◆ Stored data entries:

● ● ● ● ●

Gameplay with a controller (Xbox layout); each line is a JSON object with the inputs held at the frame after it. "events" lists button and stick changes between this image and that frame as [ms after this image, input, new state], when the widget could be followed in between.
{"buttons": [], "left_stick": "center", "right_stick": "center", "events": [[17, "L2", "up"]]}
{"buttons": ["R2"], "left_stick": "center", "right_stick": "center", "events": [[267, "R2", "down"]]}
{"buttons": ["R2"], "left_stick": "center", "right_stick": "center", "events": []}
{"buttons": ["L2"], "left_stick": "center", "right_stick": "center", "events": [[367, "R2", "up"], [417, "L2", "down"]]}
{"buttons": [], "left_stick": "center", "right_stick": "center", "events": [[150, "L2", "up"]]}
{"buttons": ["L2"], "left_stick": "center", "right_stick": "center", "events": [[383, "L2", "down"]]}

● ● ● ● ●

◆ Problem statement:
Above are the entries; copy every line among them that contains the word "down".

◆ Answer to the exercise:
{"buttons": ["R2"], "left_stick": "center", "right_stick": "center", "events": [[267, "R2", "down"]]}
{"buttons": ["L2"], "left_stick": "center", "right_stick": "center", "events": [[367, "R2", "up"], [417, "L2", "down"]]}
{"buttons": ["L2"], "left_stick": "center", "right_stick": "center", "events": [[383, "L2", "down"]]}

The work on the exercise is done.